Data:

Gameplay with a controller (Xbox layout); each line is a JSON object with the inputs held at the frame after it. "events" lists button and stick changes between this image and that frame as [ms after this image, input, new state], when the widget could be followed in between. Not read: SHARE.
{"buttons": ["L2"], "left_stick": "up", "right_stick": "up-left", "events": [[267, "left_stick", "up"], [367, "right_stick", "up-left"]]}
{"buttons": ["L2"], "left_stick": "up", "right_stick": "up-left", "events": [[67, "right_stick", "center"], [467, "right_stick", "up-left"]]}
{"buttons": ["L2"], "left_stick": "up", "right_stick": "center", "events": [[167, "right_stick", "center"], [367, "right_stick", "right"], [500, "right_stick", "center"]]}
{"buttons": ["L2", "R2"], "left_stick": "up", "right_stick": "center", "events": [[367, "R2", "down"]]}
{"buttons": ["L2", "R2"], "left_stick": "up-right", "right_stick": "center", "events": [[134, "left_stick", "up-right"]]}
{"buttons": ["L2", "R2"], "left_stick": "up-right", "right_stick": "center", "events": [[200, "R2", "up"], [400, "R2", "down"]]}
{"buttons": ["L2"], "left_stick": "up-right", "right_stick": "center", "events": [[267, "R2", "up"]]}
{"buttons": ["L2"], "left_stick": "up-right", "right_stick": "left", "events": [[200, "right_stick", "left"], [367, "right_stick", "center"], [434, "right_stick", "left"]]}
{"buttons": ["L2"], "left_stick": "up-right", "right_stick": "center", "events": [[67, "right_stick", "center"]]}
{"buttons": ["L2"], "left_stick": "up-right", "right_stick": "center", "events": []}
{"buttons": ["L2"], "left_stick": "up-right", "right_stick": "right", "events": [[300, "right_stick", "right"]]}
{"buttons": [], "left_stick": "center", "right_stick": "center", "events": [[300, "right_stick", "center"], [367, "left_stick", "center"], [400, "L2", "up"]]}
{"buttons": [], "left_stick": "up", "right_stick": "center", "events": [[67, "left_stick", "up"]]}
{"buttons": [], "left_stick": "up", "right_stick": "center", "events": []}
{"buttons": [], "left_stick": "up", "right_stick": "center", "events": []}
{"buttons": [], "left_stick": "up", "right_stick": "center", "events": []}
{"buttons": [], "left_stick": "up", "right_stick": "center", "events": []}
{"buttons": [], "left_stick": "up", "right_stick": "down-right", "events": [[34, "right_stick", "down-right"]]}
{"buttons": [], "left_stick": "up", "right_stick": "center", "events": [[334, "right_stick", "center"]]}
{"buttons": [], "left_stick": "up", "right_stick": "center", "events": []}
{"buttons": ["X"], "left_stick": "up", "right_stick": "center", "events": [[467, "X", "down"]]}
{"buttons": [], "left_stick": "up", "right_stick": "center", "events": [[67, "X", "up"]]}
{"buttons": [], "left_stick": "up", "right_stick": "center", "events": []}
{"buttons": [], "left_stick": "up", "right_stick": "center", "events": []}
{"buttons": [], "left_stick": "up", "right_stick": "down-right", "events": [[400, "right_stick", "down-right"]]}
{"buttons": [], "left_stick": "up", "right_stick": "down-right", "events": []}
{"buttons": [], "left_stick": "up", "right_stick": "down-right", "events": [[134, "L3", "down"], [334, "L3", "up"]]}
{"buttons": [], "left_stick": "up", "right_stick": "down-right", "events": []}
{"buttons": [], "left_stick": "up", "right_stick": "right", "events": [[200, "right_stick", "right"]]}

Exercise directions: Retyping the data above exactly and in full is the task.

Solution to this exercise:
Gameplay with a controller (Xbox layout); each line is a JSON object with the inputs held at the frame after it. "events" lists button and stick changes between this image and that frame as [ms after this image, input, new state], when the widget could be followed in between. Not read: SHARE.
{"buttons": ["L2"], "left_stick": "up", "right_stick": "up-left", "events": [[267, "left_stick", "up"], [367, "right_stick", "up-left"]]}
{"buttons": ["L2"], "left_stick": "up", "right_stick": "up-left", "events": [[67, "right_stick", "center"], [467, "right_stick", "up-left"]]}
{"buttons": ["L2"], "left_stick": "up", "right_stick": "center", "events": [[167, "right_stick", "center"], [367, "right_stick", "right"], [500, "right_stick", "center"]]}
{"buttons": ["L2", "R2"], "left_stick": "up", "right_stick": "center", "events": [[367, "R2", "down"]]}
{"buttons": ["L2", "R2"], "left_stick": "up-right", "right_stick": "center", "events": [[134, "left_stick", "up-right"]]}
{"buttons": ["L2", "R2"], "left_stick": "up-right", "right_stick": "center", "events": [[200, "R2", "up"], [400, "R2", "down"]]}
{"buttons": ["L2"], "left_stick": "up-right", "right_stick": "center", "events": [[267, "R2", "up"]]}
{"buttons": ["L2"], "left_stick": "up-right", "right_stick": "left", "events": [[200, "right_stick", "left"], [367, "right_stick", "center"], [434, "right_stick", "left"]]}
{"buttons": ["L2"], "left_stick": "up-right", "right_stick": "center", "events": [[67, "right_stick", "center"]]}
{"buttons": ["L2"], "left_stick": "up-right", "right_stick": "center", "events": []}
{"buttons": ["L2"], "left_stick": "up-right", "right_stick": "right", "events": [[300, "right_stick", "right"]]}
{"buttons": [], "left_stick": "center", "right_stick": "center", "events": [[300, "right_stick", "center"], [367, "left_stick", "center"], [400, "L2", "up"]]}
{"buttons": [], "left_stick": "up", "right_stick": "center", "events": [[67, "left_stick", "up"]]}
{"buttons": [], "left_stick": "up", "right_stick": "center", "events": []}
{"buttons": [], "left_stick": "up", "right_stick": "center", "events": []}
{"buttons": [], "left_stick": "up", "right_stick": "center", "events": []}
{"buttons": [], "left_stick": "up", "right_stick": "center", "events": []}
{"buttons": [], "left_stick": "up", "right_stick": "down-right", "events": [[34, "right_stick", "down-right"]]}
{"buttons": [], "left_stick": "up", "right_stick": "center", "events": [[334, "right_stick", "center"]]}
{"buttons": [], "left_stick": "up", "right_stick": "center", "events": []}
{"buttons": ["X"], "left_stick": "up", "right_stick": "center", "events": [[467, "X", "down"]]}
{"buttons": [], "left_stick": "up", "right_stick": "center", "events": [[67, "X", "up"]]}
{"buttons": [], "left_stick": "up", "right_stick": "center", "events": []}
{"buttons": [], "left_stick": "up", "right_stick": "center", "events": []}
{"buttons": [], "left_stick": "up", "right_stick": "down-right", "events": [[400, "right_stick", "down-right"]]}
{"buttons": [], "left_stick": "up", "right_stick": "down-right", "events": []}
{"buttons": [], "left_stick": "up", "right_stick": "down-right", "events": [[134, "L3", "down"], [334, "L3", "up"]]}
{"buttons": [], "left_stick": "up", "right_stick": "down-right", "events": []}
{"buttons": [], "left_stick": "up", "right_stick": "right", "events": [[200, "right_stick", "right"]]}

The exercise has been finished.